On 17 March 2020, the governments of Chile, Colombia, Costa Rica, Guatemala and the Bahamas announced the closure of all borders of their respective countries — including air, land and sea — to all foreign travelers as part of an overall effort to curb the spread of the coronavirus disease (COVID-19). The declarations exempt nationals and permanent residents; however, those who arrive in the aforementioned countries from this point forward, and until further notice, are required to complete 14 days of self-isolation. In Chile, the border closure will not affect cargo or trade. Additionally, all schools are suspended for two weeks and gatherings of more than 500 people are banned. Chile has 156 confirmed cases of the new coronavirus, a notable increase from approximately 50 cases on 14 March. In Colombia, the government announced the closure of all land, sea and river borders from 17 March until 30 May and banned public gatherings of more than 50 people.

On 16 March the governments of Ecuador and Honduras announced nationwide curfews due to COVID-19. Ecuadorian President Lenín Moreno declared a state of emergency and announced a nightly curfew from 2100-0500 local time (0200-1000 UTC) beginning on 17 March, while all inter-provincial transportation and domestic flights have been suspended for 14 days. All public services have been shut down except for security, health and emergency services. In Honduras, authorities have imposed a nationwide nightly curfew for seven days, which began at 2200 local time on 16 March (0400 UTC on 17 March). All non-essential businesses have been ordered to close, all public events of any size have been banned and public transportation services have been suspended.

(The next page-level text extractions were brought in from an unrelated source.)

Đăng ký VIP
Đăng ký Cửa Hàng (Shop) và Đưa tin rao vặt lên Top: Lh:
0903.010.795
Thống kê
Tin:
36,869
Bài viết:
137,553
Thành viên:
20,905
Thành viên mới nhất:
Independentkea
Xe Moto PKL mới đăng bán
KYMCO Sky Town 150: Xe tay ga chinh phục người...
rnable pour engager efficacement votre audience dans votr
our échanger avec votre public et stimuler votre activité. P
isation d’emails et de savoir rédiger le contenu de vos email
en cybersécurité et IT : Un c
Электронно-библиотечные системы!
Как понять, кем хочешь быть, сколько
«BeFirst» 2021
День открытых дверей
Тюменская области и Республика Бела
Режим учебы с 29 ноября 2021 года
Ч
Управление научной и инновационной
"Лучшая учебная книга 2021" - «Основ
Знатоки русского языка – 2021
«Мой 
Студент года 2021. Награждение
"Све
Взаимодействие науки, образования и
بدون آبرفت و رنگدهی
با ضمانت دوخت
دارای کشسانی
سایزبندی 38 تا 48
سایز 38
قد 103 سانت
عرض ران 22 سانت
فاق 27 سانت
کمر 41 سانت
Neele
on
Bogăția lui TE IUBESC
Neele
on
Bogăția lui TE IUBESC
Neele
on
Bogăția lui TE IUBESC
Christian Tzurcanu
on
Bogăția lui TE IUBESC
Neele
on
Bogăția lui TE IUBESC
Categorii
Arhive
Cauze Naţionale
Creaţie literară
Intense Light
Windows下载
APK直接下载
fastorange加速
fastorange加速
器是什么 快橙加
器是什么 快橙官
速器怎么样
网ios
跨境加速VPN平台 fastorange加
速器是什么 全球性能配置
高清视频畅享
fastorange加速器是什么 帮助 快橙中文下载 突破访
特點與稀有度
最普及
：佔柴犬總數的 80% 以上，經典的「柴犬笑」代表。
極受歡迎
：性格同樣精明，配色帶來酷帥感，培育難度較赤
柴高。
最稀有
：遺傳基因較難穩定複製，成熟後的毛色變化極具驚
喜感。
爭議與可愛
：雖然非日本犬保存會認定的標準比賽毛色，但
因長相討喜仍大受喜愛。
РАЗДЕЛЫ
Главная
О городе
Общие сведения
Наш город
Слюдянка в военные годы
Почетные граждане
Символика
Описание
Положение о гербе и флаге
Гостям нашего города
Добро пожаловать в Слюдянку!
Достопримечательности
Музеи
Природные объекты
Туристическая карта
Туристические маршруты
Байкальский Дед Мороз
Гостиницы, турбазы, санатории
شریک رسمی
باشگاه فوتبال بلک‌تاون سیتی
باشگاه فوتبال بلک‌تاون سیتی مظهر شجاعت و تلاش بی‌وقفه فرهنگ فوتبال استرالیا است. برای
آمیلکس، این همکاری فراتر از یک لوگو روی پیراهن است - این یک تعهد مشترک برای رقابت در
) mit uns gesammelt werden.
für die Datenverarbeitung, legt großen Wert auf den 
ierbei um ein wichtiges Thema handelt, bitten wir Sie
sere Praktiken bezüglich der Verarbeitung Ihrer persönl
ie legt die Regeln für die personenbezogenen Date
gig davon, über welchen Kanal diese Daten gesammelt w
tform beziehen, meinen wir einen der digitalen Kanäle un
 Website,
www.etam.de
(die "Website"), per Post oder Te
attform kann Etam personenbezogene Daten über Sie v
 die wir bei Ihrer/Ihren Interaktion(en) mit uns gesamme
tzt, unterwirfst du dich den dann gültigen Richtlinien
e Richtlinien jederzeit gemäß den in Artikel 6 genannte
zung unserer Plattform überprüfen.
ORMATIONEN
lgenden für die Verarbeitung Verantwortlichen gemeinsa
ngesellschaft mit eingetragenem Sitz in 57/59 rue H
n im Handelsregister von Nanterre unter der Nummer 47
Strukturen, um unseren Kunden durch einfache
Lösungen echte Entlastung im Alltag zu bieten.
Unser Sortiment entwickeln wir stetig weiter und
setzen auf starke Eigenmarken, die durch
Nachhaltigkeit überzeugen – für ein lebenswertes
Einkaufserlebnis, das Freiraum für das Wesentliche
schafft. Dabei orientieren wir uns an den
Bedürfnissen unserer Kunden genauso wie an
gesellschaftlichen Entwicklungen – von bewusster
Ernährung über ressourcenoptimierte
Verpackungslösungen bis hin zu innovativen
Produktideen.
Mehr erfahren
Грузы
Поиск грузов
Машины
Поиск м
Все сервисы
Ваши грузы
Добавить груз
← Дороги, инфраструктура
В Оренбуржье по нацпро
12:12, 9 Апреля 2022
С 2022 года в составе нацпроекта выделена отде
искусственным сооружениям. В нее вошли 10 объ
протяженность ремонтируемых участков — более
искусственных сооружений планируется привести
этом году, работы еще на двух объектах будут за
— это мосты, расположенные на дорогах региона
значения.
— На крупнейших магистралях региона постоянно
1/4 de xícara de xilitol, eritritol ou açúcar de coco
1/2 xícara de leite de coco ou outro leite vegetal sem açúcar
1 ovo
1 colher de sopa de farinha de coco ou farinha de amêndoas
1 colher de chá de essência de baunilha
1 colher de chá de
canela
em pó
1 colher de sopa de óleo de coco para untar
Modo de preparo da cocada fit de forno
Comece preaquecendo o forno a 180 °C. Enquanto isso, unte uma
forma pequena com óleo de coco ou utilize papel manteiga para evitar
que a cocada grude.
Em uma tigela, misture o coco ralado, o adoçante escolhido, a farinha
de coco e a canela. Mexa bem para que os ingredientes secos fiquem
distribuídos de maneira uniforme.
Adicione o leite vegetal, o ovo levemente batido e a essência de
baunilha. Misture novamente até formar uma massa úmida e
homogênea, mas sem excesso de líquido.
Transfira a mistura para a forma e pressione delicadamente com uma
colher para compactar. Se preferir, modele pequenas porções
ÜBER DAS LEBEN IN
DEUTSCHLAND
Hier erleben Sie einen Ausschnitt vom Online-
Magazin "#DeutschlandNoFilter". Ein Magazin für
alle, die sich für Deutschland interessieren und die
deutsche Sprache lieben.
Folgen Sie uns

Meanwhile, health officials in Brazil continue to urge President Jair Bolsonaro to take more actions to mitigate the spread of COVID-19 across the country, where more than 230 cases have been confirmed as of 16 March. While a number of countries in the region imposed tighter border controls and limited public and private gatherings, Bolsonaro celebrated with thousands of pro-government demonstrators on 14 March — two days after publicly stating that he would undergo quarantine and observation due to his potential exposure to COVID-19 after his aides tested positive for the virus on 12 March. Separately, on 17 March more than 1,000 prison inmates escaped from at least four prisons in the state of São Paulo after local officials canceled their temporary passes because of fears they could contract COVID-19 and spread it across the prison upon their return. At present, Brazil does not have any entry or exit travel restrictions.